Likelihood of Having Self-Injectable Epinephrine in Adult and Pediatric Patients Presenting for Evaluation of Food Allergy
Saturday, March 5, 2016
South Exhibit Hall H (Convention Center)
Carolyn H. Baloh, MD, Daniel Winger, MS, Tara Shankar, MD, Merritt L. Fajt, MD, Todd David Green, MD FAAAAI
Rationale: Food allergy is a leading cause of anaphylaxis, and underprescription of epinephrine is well documented; we were interested in comparing trends related to this in pediatric and adult populations at one academic medical center.

Methods: Retrospective chart review of 100 pediatric and 222 adult patients seen at Children’s Hospital of Pittsburgh of UPMC or UPMC for a diagnosis of food allergy June 15, 2004 through June 15, 2014. 53 adult and 26 pediatric patients were excluded.
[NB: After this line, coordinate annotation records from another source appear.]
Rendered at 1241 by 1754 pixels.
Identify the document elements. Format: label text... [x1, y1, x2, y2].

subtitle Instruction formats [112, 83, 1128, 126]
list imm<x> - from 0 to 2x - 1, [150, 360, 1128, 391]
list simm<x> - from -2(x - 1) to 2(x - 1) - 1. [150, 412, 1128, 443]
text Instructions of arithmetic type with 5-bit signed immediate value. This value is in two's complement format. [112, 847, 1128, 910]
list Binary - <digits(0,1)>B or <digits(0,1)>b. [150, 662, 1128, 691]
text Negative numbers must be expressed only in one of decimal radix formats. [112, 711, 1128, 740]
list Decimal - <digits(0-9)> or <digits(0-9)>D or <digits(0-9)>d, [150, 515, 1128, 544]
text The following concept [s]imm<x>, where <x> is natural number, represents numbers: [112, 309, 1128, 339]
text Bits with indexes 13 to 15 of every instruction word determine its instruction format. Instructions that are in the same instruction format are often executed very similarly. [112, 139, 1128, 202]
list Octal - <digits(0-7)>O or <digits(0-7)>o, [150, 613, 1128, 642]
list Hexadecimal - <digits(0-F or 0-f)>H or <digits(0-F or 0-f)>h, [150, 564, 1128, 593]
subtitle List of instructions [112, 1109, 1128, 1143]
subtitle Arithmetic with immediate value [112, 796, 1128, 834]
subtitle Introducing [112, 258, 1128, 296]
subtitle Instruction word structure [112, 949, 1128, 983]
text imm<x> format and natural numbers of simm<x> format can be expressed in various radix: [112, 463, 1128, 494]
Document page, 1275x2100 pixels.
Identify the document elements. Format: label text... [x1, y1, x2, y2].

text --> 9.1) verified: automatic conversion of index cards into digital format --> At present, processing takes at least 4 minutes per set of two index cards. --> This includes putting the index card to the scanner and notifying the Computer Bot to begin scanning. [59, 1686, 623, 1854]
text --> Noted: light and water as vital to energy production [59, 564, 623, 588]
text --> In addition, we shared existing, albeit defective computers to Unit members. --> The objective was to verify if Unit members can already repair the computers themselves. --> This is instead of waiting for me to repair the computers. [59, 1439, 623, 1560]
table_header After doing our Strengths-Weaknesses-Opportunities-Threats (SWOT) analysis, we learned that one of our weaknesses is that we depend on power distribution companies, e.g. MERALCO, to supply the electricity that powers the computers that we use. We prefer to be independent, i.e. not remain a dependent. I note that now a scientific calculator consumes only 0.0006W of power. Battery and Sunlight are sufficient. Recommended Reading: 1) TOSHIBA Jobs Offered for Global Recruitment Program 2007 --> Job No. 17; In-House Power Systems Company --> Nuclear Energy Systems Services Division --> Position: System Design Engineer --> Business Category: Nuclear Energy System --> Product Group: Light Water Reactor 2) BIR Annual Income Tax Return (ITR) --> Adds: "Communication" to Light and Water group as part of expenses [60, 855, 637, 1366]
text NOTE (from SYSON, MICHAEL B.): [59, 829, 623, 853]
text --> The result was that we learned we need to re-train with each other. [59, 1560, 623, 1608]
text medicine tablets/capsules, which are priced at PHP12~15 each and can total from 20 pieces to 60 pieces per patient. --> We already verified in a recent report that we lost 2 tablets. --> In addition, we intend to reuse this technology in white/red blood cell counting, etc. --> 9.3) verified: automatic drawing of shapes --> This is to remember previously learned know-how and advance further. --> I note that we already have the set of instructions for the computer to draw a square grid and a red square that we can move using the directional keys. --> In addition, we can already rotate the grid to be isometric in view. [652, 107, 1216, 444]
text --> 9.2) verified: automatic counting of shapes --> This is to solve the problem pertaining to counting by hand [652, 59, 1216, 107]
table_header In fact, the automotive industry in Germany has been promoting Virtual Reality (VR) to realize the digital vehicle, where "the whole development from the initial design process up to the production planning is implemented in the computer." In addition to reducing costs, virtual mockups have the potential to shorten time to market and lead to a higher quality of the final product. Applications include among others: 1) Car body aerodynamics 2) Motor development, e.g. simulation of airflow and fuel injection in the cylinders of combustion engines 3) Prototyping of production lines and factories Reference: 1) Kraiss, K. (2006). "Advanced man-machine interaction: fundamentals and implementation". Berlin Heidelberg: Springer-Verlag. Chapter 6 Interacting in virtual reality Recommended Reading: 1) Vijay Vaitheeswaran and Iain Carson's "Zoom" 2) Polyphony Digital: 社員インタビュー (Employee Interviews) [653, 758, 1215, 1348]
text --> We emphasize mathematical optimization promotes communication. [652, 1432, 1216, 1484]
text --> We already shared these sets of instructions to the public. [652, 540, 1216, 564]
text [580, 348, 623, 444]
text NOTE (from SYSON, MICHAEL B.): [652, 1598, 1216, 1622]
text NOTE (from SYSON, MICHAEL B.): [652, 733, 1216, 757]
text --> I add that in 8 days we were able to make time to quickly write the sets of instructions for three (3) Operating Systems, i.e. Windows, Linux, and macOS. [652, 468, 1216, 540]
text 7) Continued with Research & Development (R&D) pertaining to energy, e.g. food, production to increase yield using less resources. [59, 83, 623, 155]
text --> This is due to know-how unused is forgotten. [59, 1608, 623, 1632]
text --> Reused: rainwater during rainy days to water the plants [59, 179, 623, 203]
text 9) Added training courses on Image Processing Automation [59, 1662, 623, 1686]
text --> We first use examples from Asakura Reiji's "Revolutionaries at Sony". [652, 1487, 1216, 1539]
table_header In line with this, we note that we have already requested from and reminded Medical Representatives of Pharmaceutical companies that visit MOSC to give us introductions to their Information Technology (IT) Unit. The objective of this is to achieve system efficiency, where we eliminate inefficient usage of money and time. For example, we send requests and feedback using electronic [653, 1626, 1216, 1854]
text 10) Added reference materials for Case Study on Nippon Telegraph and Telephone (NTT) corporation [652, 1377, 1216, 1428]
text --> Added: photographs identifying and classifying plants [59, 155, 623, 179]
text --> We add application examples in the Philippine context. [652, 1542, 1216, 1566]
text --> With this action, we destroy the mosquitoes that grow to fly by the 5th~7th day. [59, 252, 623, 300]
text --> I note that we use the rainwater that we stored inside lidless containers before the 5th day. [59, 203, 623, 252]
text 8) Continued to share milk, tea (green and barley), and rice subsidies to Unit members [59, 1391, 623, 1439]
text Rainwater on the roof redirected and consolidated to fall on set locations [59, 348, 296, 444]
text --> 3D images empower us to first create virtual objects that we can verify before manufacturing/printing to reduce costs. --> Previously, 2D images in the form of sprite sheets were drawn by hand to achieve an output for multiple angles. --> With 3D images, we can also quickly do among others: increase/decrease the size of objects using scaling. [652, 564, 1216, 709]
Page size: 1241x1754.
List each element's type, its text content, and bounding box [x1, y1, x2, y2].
Final adult n: 169. Final pediatric n: 74. This review was IRB exempt approved.

Results: 64% of adults and 58% of children seen by a physician for food allergy had self-injectable epinephrine prior to their first allergy visit. Adults referred by a PCP were significantly less likely to have epinephrine (p=0.036) than those seen by another physician, with a similar trend in children (p=0.070). 62% of adults and 86% of children previously treated with epinephrine for anaphylaxis had self-injectable epinephrine. Children (p=0.002) and adults (p=0.034) with tree nut allergy were more likely to have epinephrine than those with a different food allergy, including peanut. Peanut-allergic adults were more likely to have epinephrine (p=0.007). Milk-allergic children were less likely to have epinephrine (p=0.03), as were adults with fruit allergy (p=0.008). 42% of children avoiding 3 or more foods had epinephrine while 66% avoiding less than 3 foods had epinephrine (p=0.047), a trend not seen with adults.

Conclusions: Adult and pediatric patients presenting to an allergist for food allergy have a lower than optimal rate of having self-injectable epinephrine.